Demand response of district heating using model predictive control to prevent the draught risk of cold window in an office building

Abstract

Demand response of district heating provides one tool for decreasing cost and emissions in the whole energy system. However, when seeking cost savings and emission reductions, it is also important to consider thermal comfort. Thus, the overall and local thermal comfort of occupants were investigated during the experimental study while applying the demand response of space heating. Thermal manikin measurements were used to reveal the draught risk of convection flow caused by cold windows. Results show that when the surface temperature of windows was below 15 °C while the thermostat valves of the radiators were closed, the draught risk became unacceptable.
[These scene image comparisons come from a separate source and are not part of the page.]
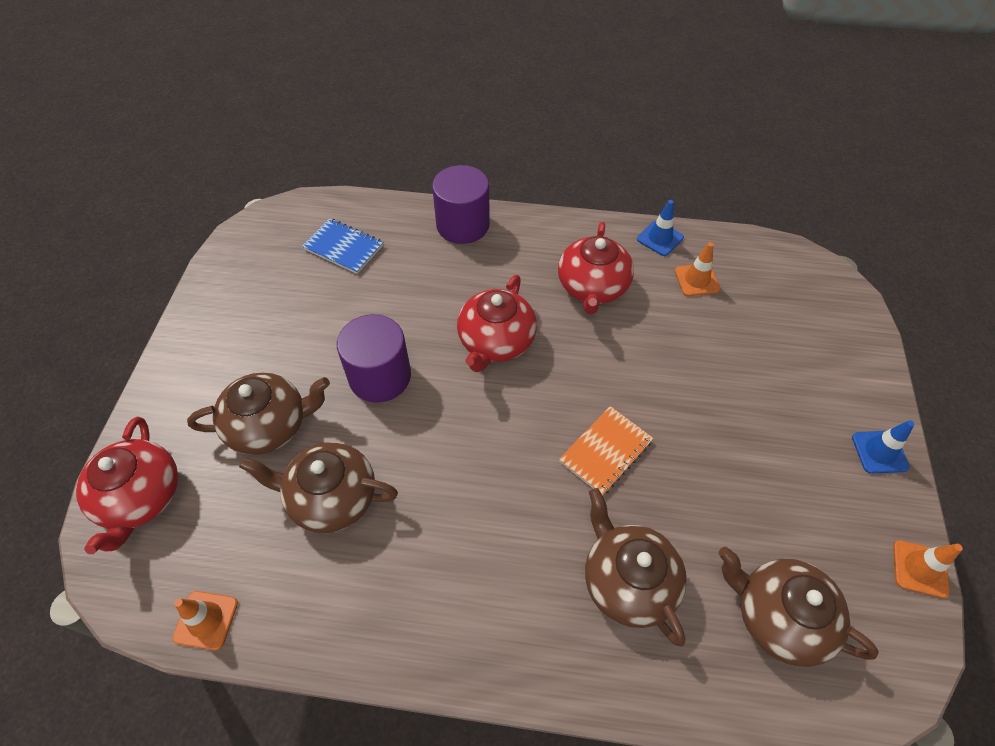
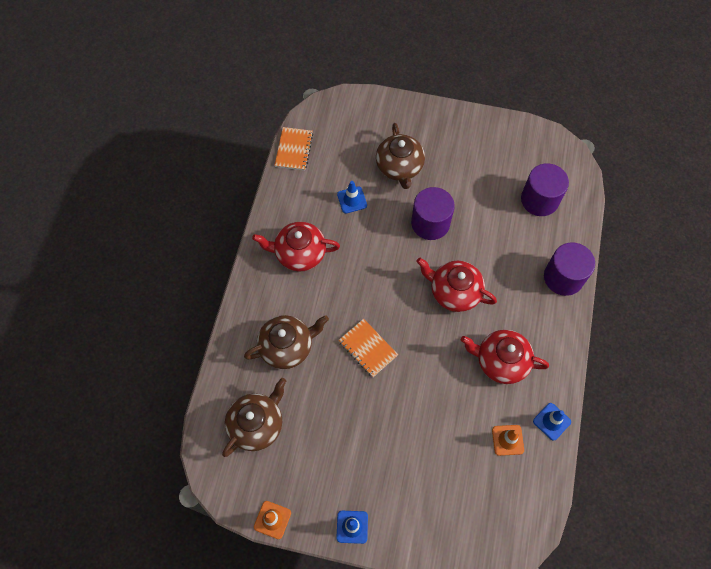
camera: 95 degrees right, 10 degrees up
red teapot [76,417,178,554] -> red teapot moved to [252,222,340,272]
orange traffic cone [173,591,238,650] -> orange notebook [274,127,313,171]
brown teapot [239,442,398,533] -> blue traffic cone [337,181,367,214]
blue notebook [302,218,383,274] -> purple cylinder [521,163,569,216]

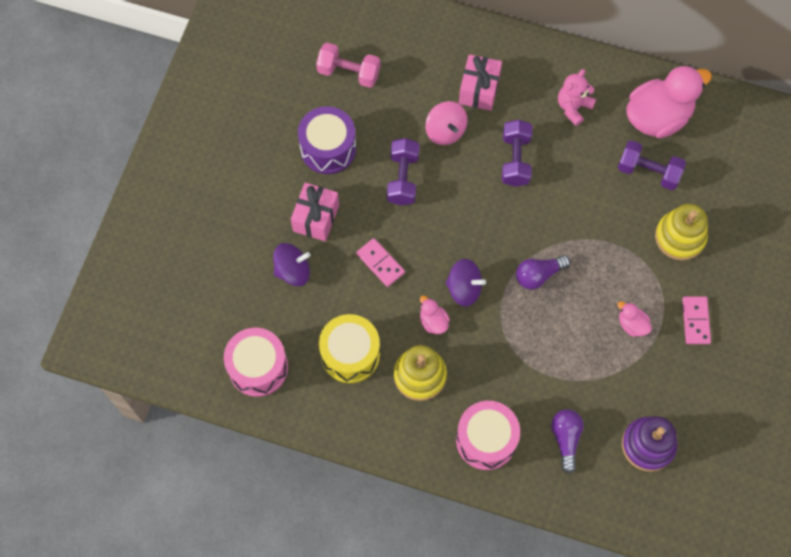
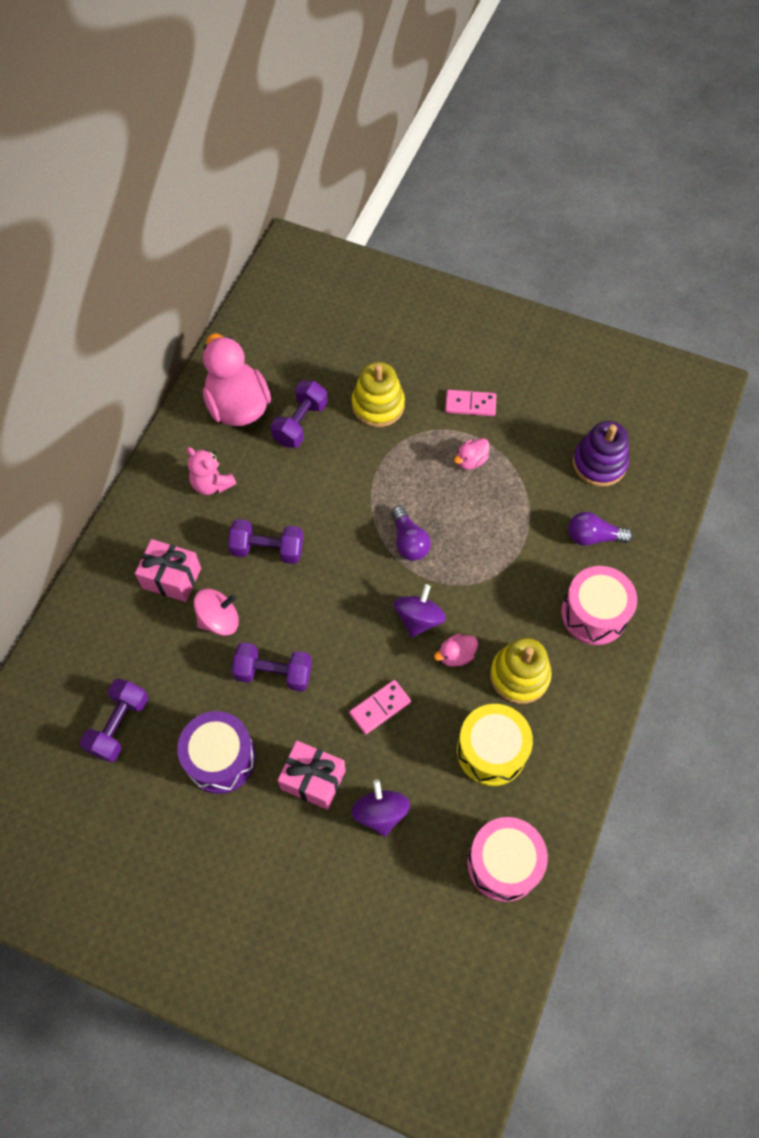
camera: 85 degrees left, 5 degrees down
pink dumbbell [316,43,380,88] -> purple dumbbell [80,679,148,762]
The main objective of the simulation with the developed predictive control algorithm (MPC) was to show how much the minimization of draught risk by limiting minimum window surface temperature to 15 °C during decentralized demand response control effects heating energy cost-saving potential. Results show the maximum annual district heat energy cost saving by demand response control without minimization of draught risk is 4.8% and 3.8% with energy-efficient (U = 1.0 W/m2K) or poor (U = 2.6 W/m2K) windows respectively, but the draught risk is high with the poor windows. The minimization of draught risk has an insignificant effect on the cost-saving with the energy-efficient windows, but the cost-saving was reduced to 2.3% and draught risk significantly decreased with the poor windows. Thus, it is necessary to use the window temperature restriction with demand response control of radiator heating to prevent the draught risk of cold poorly insulated windows within the thermal comfort range.